Faridabad-based tractor manufacturer and agri-solution provider Escorts Kubota Ltd (EKL) said its tractor brand Kubota generates 25% of revenue from the South India region for the company, whereas Powertrac tractor generates only 15% of revenue from the region. Southern region also contributes nearly 30% to its overall revenue in the agri-solution business. The company has three major brands in tractor segment – Kubota, Farmtrac and Powertrac.
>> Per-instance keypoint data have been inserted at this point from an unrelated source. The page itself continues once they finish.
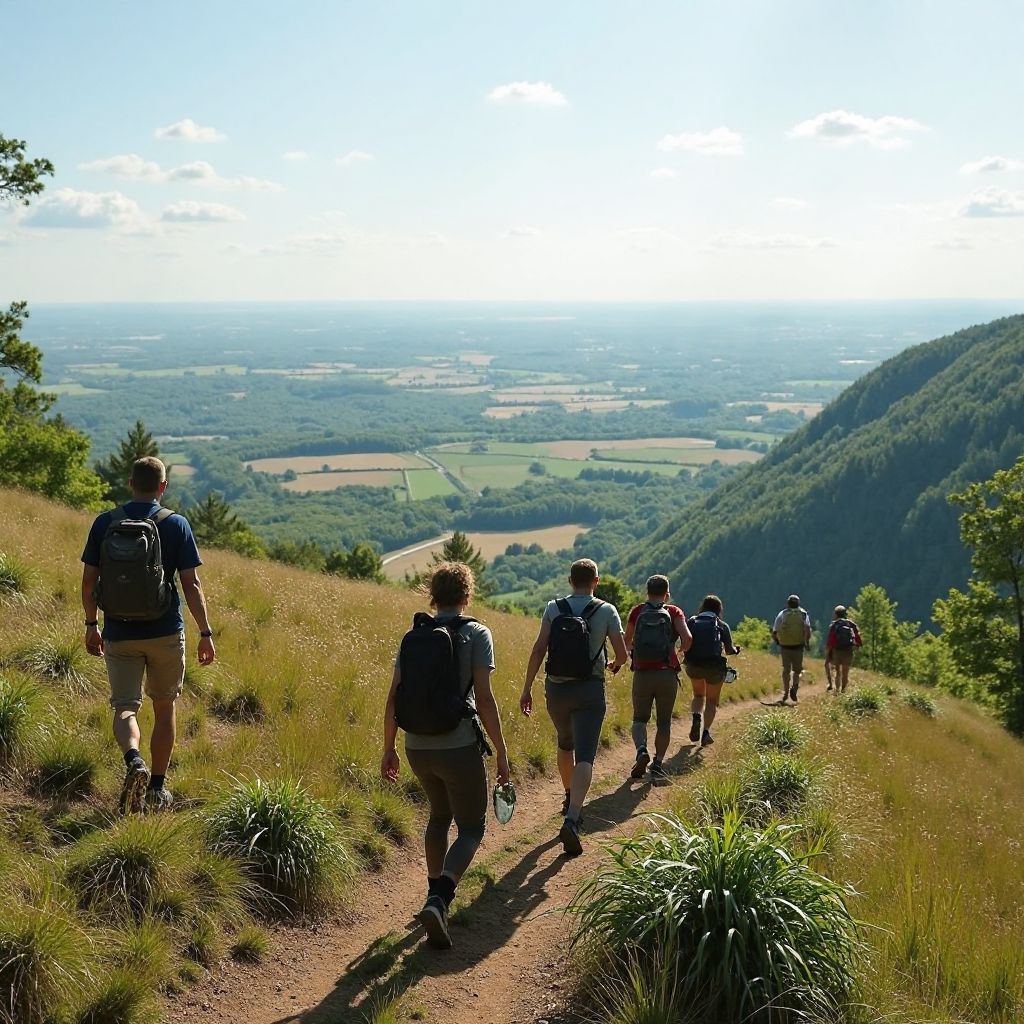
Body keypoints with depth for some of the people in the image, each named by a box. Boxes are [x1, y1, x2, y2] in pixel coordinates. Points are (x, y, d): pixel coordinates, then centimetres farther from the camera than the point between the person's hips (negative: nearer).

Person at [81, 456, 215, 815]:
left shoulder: (104, 523, -1)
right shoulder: (176, 524, -6)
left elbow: (88, 581, 2)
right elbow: (191, 585, -8)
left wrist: (91, 626, 14)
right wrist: (206, 633, -2)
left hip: (119, 635, 1)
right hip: (166, 634, 0)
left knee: (125, 708, 5)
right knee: (164, 709, 15)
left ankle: (134, 761, -25)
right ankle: (157, 789, 20)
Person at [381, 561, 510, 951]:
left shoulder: (413, 636, 6)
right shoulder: (476, 634, -6)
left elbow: (393, 698, 4)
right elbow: (483, 699, -12)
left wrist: (388, 748, 13)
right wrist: (501, 751, -5)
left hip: (417, 747, 5)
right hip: (458, 746, -5)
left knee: (440, 815, 29)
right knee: (471, 829, 7)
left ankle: (436, 896, 32)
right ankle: (438, 901, -16)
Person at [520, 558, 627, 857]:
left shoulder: (553, 608, -1)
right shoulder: (606, 611, -3)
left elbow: (539, 649, -8)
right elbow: (622, 654, -1)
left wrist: (527, 688, -4)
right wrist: (615, 665, 23)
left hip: (556, 688, 3)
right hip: (589, 690, -2)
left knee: (565, 744, 27)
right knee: (584, 757, -6)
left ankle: (569, 798, 45)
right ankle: (571, 820, -24)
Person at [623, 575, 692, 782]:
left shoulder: (637, 612, 4)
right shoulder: (674, 612, 1)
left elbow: (627, 644, 6)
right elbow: (687, 638, -13)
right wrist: (682, 649, 8)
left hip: (642, 673, 0)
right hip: (667, 675, 0)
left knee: (640, 718, 13)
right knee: (664, 721, 13)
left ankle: (641, 750, -13)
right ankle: (658, 763, 8)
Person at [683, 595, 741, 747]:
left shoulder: (691, 621, 7)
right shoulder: (722, 625, 2)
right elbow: (729, 650, -1)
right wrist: (736, 650, 20)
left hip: (692, 665, 2)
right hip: (714, 666, -2)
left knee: (698, 695, 26)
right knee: (712, 701, 17)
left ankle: (696, 717, -2)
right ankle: (706, 731, -2)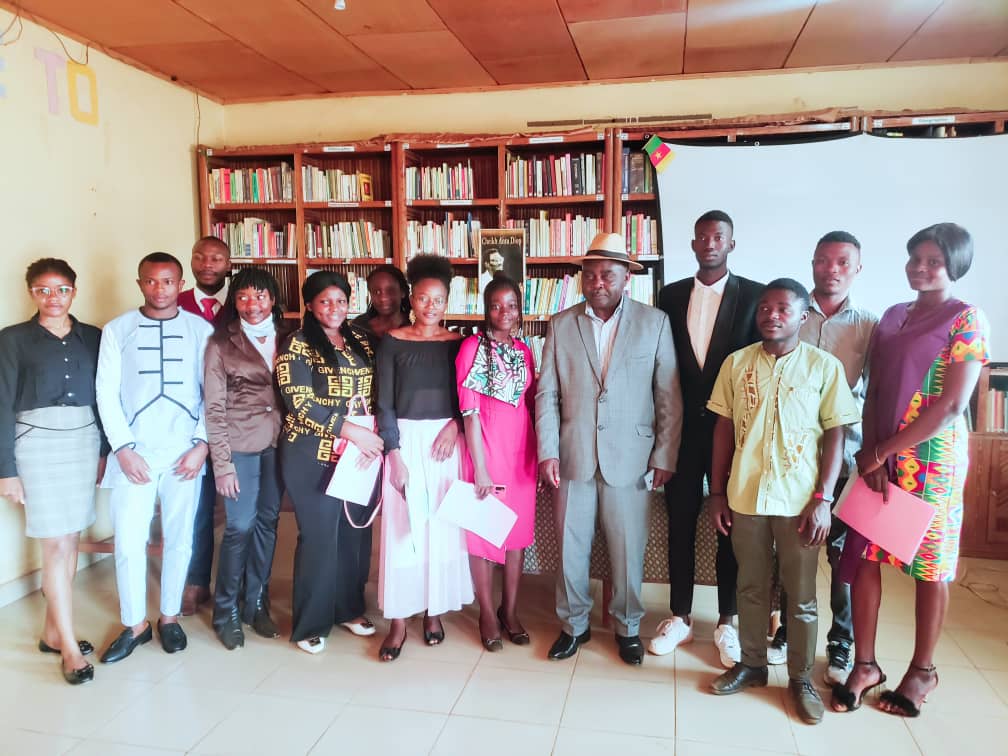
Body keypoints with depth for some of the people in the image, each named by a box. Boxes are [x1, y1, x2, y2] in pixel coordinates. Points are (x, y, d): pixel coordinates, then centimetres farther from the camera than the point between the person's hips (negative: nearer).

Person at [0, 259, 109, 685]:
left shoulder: (93, 337, 7)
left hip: (84, 442, 3)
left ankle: (53, 631, 23)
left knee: (70, 540, 9)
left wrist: (104, 449, 6)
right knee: (57, 545, -3)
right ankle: (69, 646, 4)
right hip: (38, 444, -3)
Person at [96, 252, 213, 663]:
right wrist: (123, 448, -7)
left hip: (185, 452, 0)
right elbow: (106, 393, 1)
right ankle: (134, 624, 22)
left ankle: (170, 616, 28)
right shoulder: (117, 330, 3)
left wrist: (202, 444, -8)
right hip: (134, 452, 0)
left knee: (179, 538, 10)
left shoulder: (201, 330, 2)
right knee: (128, 542, 3)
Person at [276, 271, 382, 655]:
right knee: (319, 536, 0)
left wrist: (374, 434, 0)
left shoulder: (361, 340, 11)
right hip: (314, 456, -5)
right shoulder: (297, 346, -5)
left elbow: (375, 392, 15)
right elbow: (300, 405, -14)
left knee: (356, 532, 11)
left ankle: (349, 608, 29)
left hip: (361, 452, 5)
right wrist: (350, 431, -19)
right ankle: (311, 623, 16)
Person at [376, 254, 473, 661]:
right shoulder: (393, 342, 0)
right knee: (402, 527, 0)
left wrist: (455, 425, -11)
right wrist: (394, 453, -11)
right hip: (405, 440, -1)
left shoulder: (457, 343, 4)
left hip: (445, 440, 2)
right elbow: (384, 403, -3)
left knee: (442, 526, 6)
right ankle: (398, 621, 10)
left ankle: (434, 611, 22)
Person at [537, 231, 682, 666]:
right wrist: (547, 451, -4)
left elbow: (669, 397, 0)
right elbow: (547, 394, 3)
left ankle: (628, 626, 32)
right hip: (573, 457, 2)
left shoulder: (655, 322, 0)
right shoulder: (561, 325, 4)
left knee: (628, 550, 9)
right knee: (570, 547, 10)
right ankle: (574, 624, 31)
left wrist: (664, 457, -3)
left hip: (630, 459, -1)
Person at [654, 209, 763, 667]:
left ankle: (726, 622, 23)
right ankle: (680, 617, 23)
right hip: (682, 424, 2)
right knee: (680, 521, 9)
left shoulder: (754, 295, -1)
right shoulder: (671, 295, 6)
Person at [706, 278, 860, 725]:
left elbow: (834, 436, -3)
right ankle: (752, 664, 33)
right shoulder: (737, 363, 1)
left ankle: (801, 678, 28)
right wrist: (717, 492, 3)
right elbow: (723, 429, 5)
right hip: (745, 497, 2)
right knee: (751, 587, 16)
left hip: (799, 500, -2)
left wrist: (823, 499, -9)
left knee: (801, 596, 11)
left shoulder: (825, 366, -4)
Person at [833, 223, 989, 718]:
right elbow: (874, 393, 7)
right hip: (881, 457, 5)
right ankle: (865, 665, 19)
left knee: (930, 567, 9)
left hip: (932, 460, -5)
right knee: (863, 558, 4)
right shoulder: (892, 317, 11)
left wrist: (881, 452, -12)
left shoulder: (966, 320, -6)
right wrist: (873, 458, -6)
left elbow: (952, 406, -14)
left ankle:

In agri-solution segment, the major contributing states for the company are Tamil Nadu, Kerala and Telangana. Powertrac and Kubota tractors have significant presence Tamil Nadu, Karnataka and Telangana as Karnataka is the second largest market for tractors. EKL is a joint venture between Indian tractor and construction equipment manufacturer Escorts and Japanese tractor manufacturer and agri-solution provider Kubota Corporation, joining hands in 2022 by taking 10% stake in the former. The MD and Chairman of EKL is Nikhil Nanda, the third-generation scion of the Nanda family. Har Prasad Nanda founded the Escorts Group in 1942.
Rajan Chugh, Agri Solutions Business Division, EKL, said, “All the five states in the southern region significantly contribute to the rice transplantation business. We are also planning new solutions for horticulture with Kubota and Farmtrac Atom tractor series catering to the banana, sugarcane or orchids. We have also expanded our plant in Polivakkam, Tiruvallur district of Tamil Nadu.”
As part of its expansion, the EKL launched paddy rice-transplantation tractor under Kubota brand which will be imported from Japan. The company aims to sell nearly 3,000 units of Kubota rice-transplantation tractor in FY27. The company is also planning its new greenfield plant near Jewar, where the Noida International Airport will be coming up. The acquisition of land would be finished by March 2026 and the construction of the plant is expected to finish by FY28-FY29 and the facility aims to enhance to its capacity for tractors, agri-solutions and construction equipment machineries. In the next five years, the company wants to increase its production capacity of tractors, construction equipment machineries from 1,70,000 units to 3 lakh units.
Chugh also said that the agri mechanisation has seen a growth of 14% to 15% CAGR growth in the past five years due to the steps such as the creation for agri infra fund wherein the farmer gets loan to purchase asset with a 3% interest subvention. “Moreover, with the GST rationalisation, the farm machinery has become more affordable.”
Speaking about tractors moving to BS 3 &4 to BS 5, Chugh said, “We are observing a slowdown for a short period of time due to increase in price of the asset because of engine cost going up.”
Bharat Madan, Whole Time Director & CFO at EKL, said, “Moving from BS 3 or 4 engines to BS 5 engines will increase the cost for tractors by 10% to 15%. We are discussing with the government to delay the adoption of BS5 engines by at least one or two years.”
Madan also said that the installation of electric engines in tractors will increase the cost to Rs 12-14 lakh and the engine can be installed in below 35HP tractors.
Speaking about sourcing of raw materials and localisation, Chugh said, “We are trying adopt whatever technologies that Kubota has. On the other side, we are also global OEMs which have manufacturing units in India, especially for engines. We are investing for localisation of component manufacturing for products that we are bringing from Kubota and also aiming to make the manufacturing hub for tractors and other machineries. The localisation process is already taking place in the Faridabad plant.”